WASHINGTON (AP) – Long-term U.S. mortgage rates jumped this week to their highest level in nearly 4 years, a sign that the prospect of higher inflation is steadily increasing the cost of borrowing to buy a home.
Mortgage buyer Freddie Mac said Thursday that the average rate on 30-year, fixed-rate mortgages rose to 4.38 percent this week, up from 4.32 percent last week and the highest since April 2014.
The rate on 15-year, fixed-rate loans rose to 3.84 percent from 3.77 percent last week.
Recent wage gains and rising prices are stoking concerns about inflation picking up, which has caused investors to seek higher interest rates. Mortgage rates are closely aligned with the yield on 10-year U.S. Treasury notes, which has climbed above
2.90 percent from 2.78 percent just 2 weeks ago.

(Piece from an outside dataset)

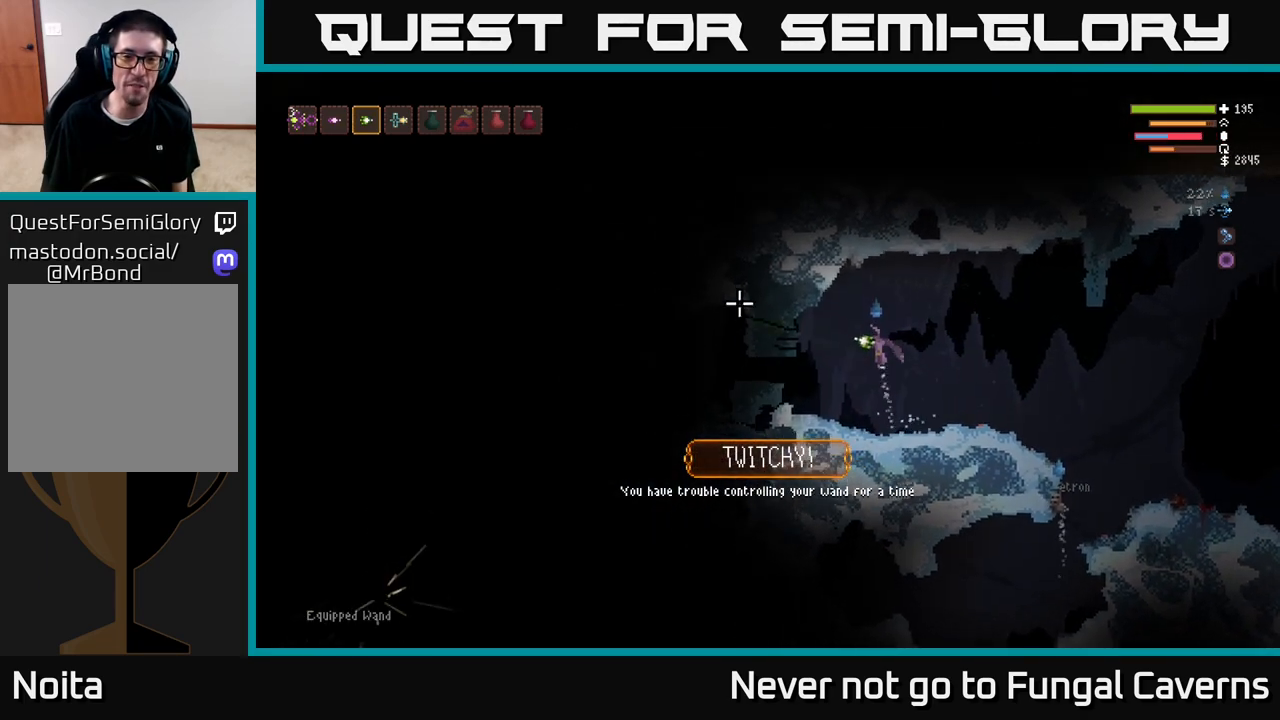
{"buttons": [], "left_stick": "right", "right_stick": "left", "events": [[17, "L2", "up"], [33, "left_stick", "right"], [67, "R2", "up"]]}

The low mortgage rates had eased some of the price pressures facing would-be homebuyers. The shrinking inventory of sales listings has caused prices to increase at roughly double the gains in average hourly earnings, making it harder to save for a down payment and purchase a home.
But homebuyers had the benefit of average 30-year mortgages that were
3.78 percent in September. If mortgage rates keep rising at a quick pace, it could limit what people can afford to pay and cause demand for housing to fall.